End long-term youth unemployment to improve social mobility, says Milburn

17 Oct 13
The social mobility watchdog has urged the government to adopt a target to end long-term youth unemployment.

By Richard Johnstone | 17 October 2013 

The social mobility watchdog has urged the government to adopt a target to end long-term youth unemployment.

Unemployed youth

Today’s State of the nation report from the Commission on Social Mobility and Child Poverty also warned that the legally binding goal to end child poverty by 2020 would be missed by a ‘considerable’ margin.

Commission chair, former Labour minister Alan Milburn, said there was much to welcome in the government’s efforts to improve social mobility, such as the reforms being made to schools. However, he added that the child poverty target would be missed by a large amount and more needed to be done to ensure Britain become a ‘low poverty, high mobility society’.

The economic recovery was unlikely to halt the stagnation of low wages, he said.

‘If that happens social inequality will widen and the rungs of the social ladder will grow further apart.

‘We see a danger that social mobility – having risen in the middle of the last century then flat-lined towards the end – could go into reverse in the first part of this century.’

The commission made a number of recommendations to government to avert this, including an aim to end long-term youth unemployment. This could be done by increasing learning and earning opportunities for young people, who should be expected to take use these or face possible benefit cuts.

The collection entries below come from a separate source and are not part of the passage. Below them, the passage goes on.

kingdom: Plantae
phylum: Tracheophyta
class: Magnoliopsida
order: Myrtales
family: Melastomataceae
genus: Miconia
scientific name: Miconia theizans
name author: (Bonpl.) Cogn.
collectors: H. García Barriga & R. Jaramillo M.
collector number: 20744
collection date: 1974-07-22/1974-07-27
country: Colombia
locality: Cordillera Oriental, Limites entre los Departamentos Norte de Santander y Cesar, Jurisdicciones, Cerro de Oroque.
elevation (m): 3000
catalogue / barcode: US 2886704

More should also be done to tackle in-work poverty by increasing the National Minimum Wage, the commission concluded.

It noted that the UK has one of the highest rates of low pay in the developed world. Around 5 million workers earn less than the Living Wage, Milburn said. ‘These are the people that heed the urgings of politicians of all hues to do the right thing, to stand on their own two feet, to strive not shirk. They desperately need a new deal.

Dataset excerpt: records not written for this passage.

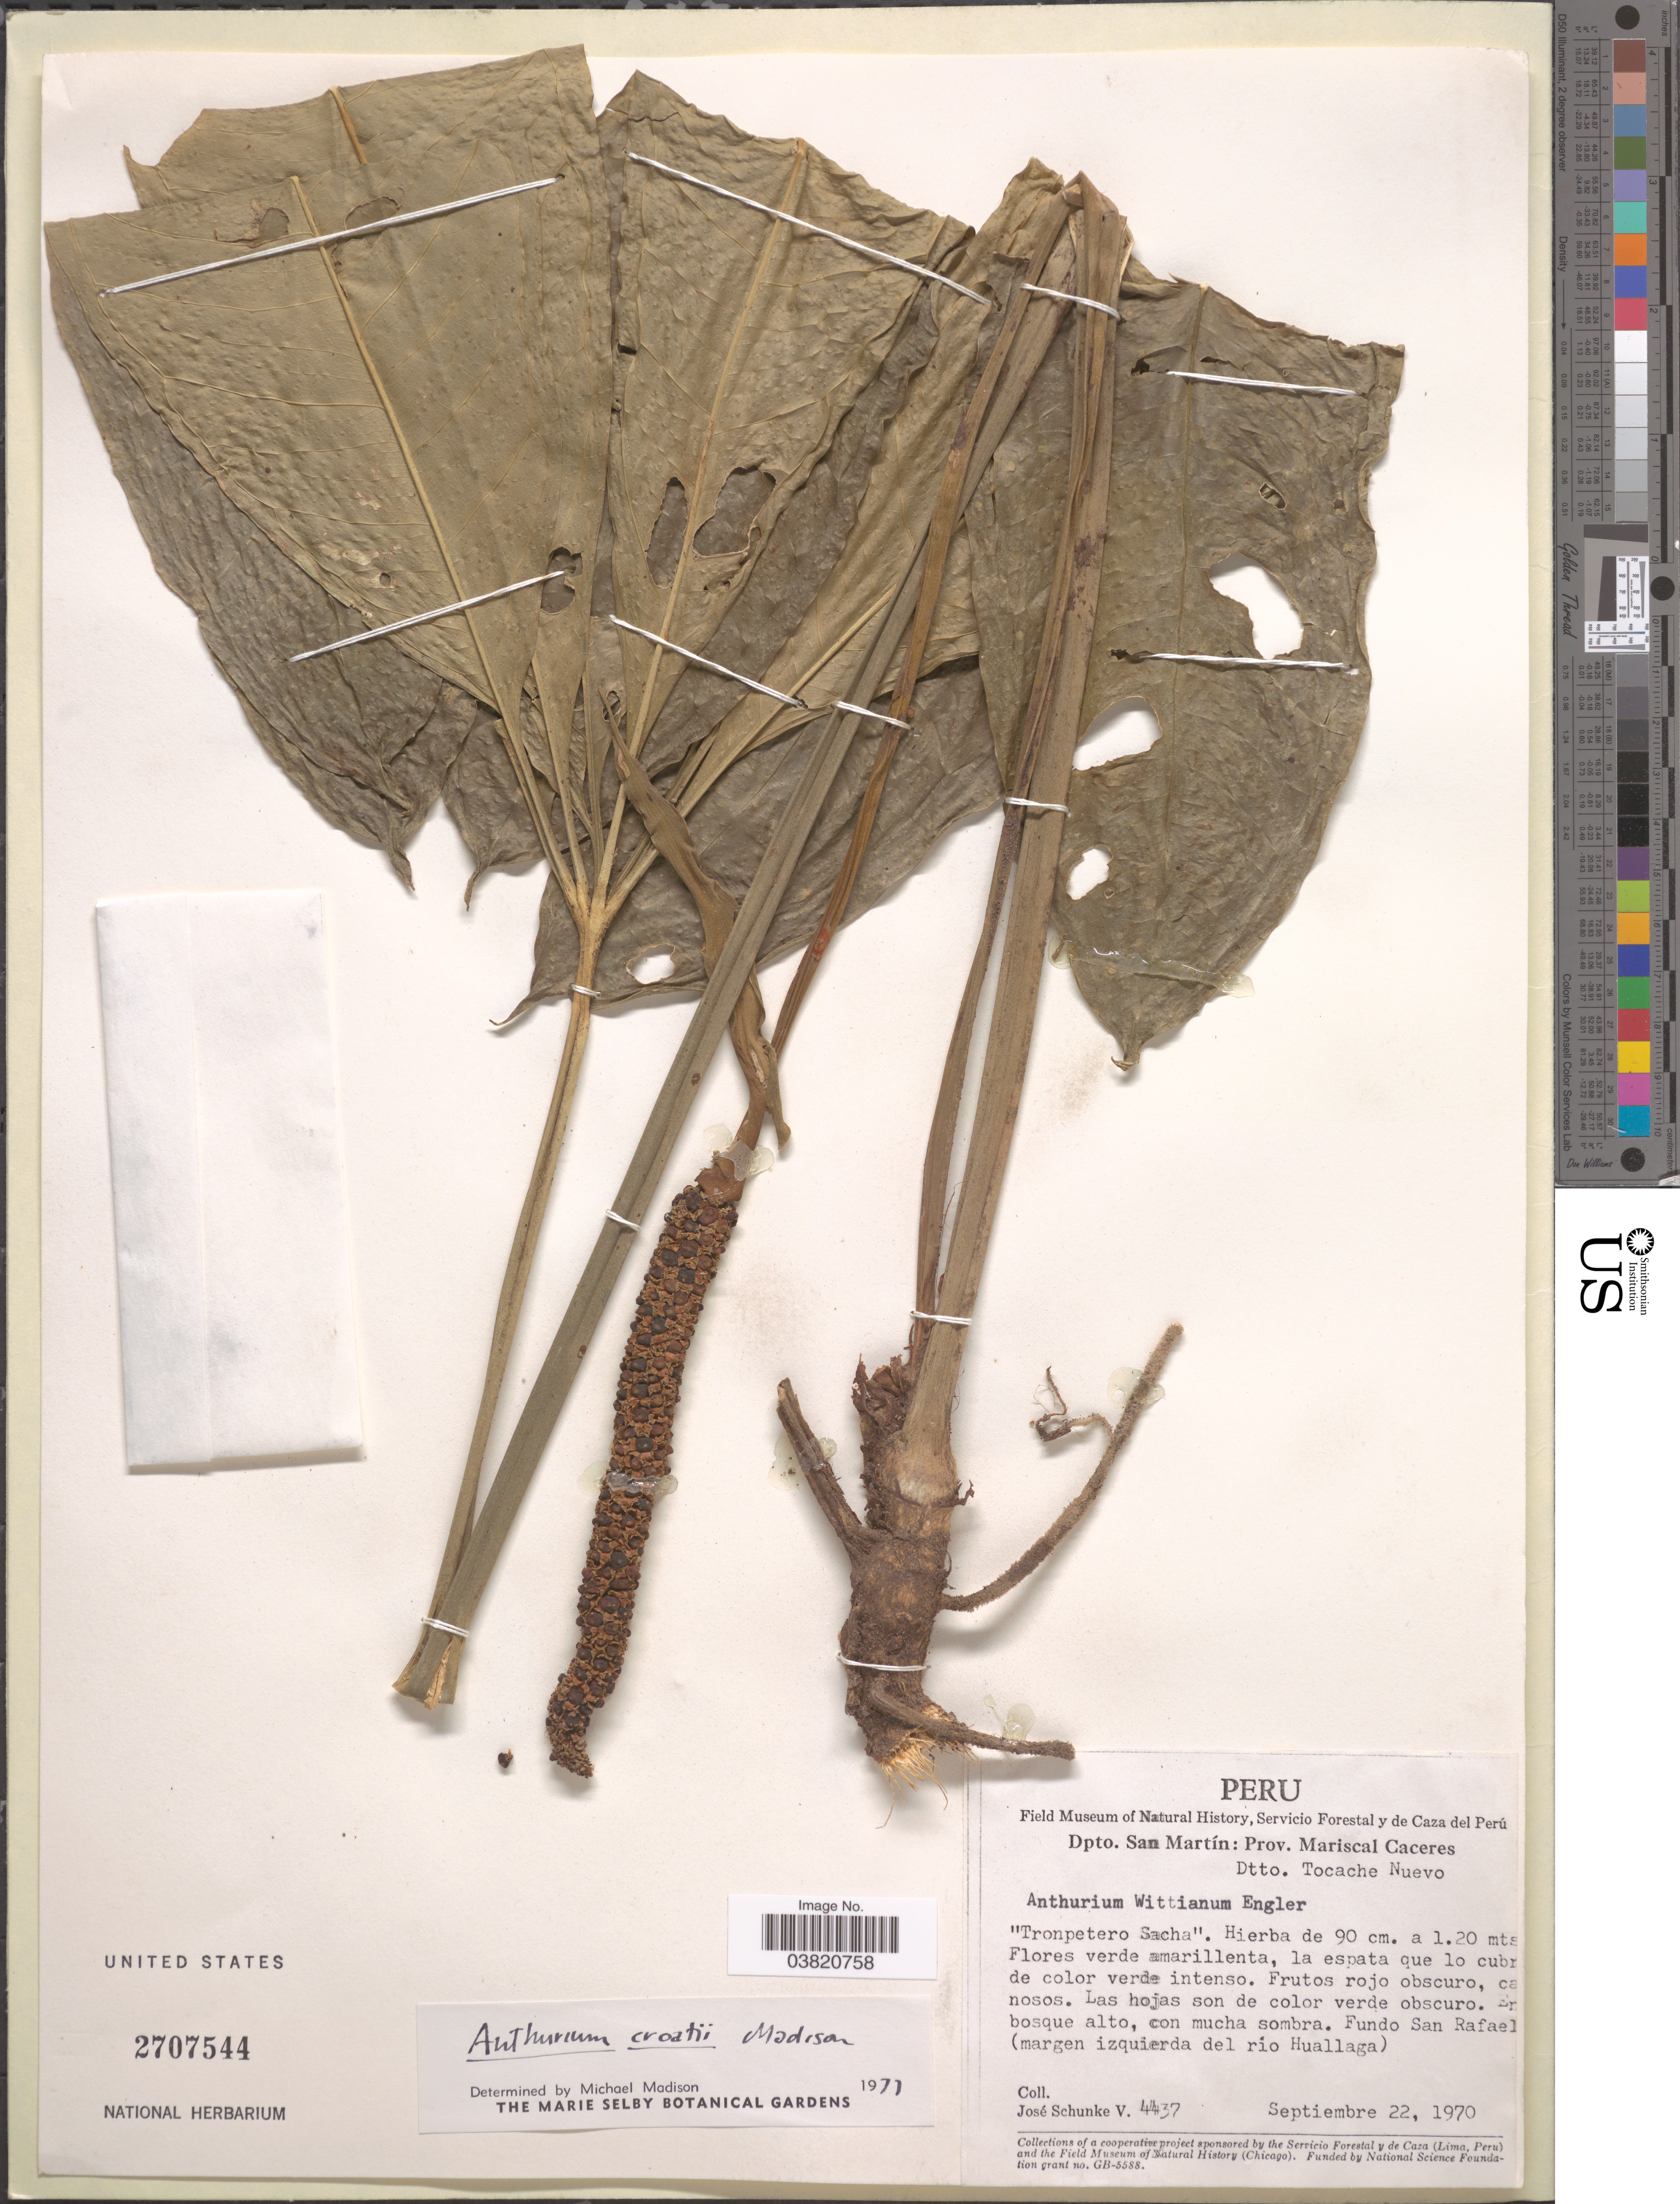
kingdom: Plantae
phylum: Tracheophyta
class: Liliopsida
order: Alismatales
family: Araceae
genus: Anthurium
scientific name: Anthurium croatii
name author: Madison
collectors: J. Schunke Vigo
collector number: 4437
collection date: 1970-09-22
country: Peru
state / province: San Martín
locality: Dpto. San Martín: Prov. Mariscal Caceres. Dtto. Tocache Nuevo. Fundo San Rafael (margen izquierda del río Huallaga).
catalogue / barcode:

‘A far bigger national effort will be needed if progress is to be made on reducing poverty and improving mobility. That will require leadership at every level. Government cannot do it alone, but it does have a special role to play in setting the framework for policy and mobilising the country to action.’

Paul Cleal, a commission member and partner at PricewaterhouseCoopers, added that the slow return to growth in the economy had complicated social mobility and child poverty issues in the UK.

‘The economics of one in six children being classified as poor, and two-thirds of children in poverty being in working families, is unacceptable and simply doesn’t add up in the long term. It not only cheats young people of their chances in life, but our wider society of their contribution to work, families and communities.’

Responding to the report, the Child Poverty Action Group said it was now clear child poverty was on the rise.

Chief executive Alison Garnham added: ‘We always put our children’s needs first in family life, but the commission finds the government isn’t putting children first when it comes to the big decisions. Instead it is making poorer families with children bear the brunt of austerity. We welcome the commission’s call for the nation’s children to be better protected in decision-making.

‘We need firm action to help families suffering problems like low pay, lack of full-time work and job insecurity. The government should start by taking up the commission’s recommendation to increase the National Minimum Wage and to give all low earner families a higher level of childcare support under Universal Credit.’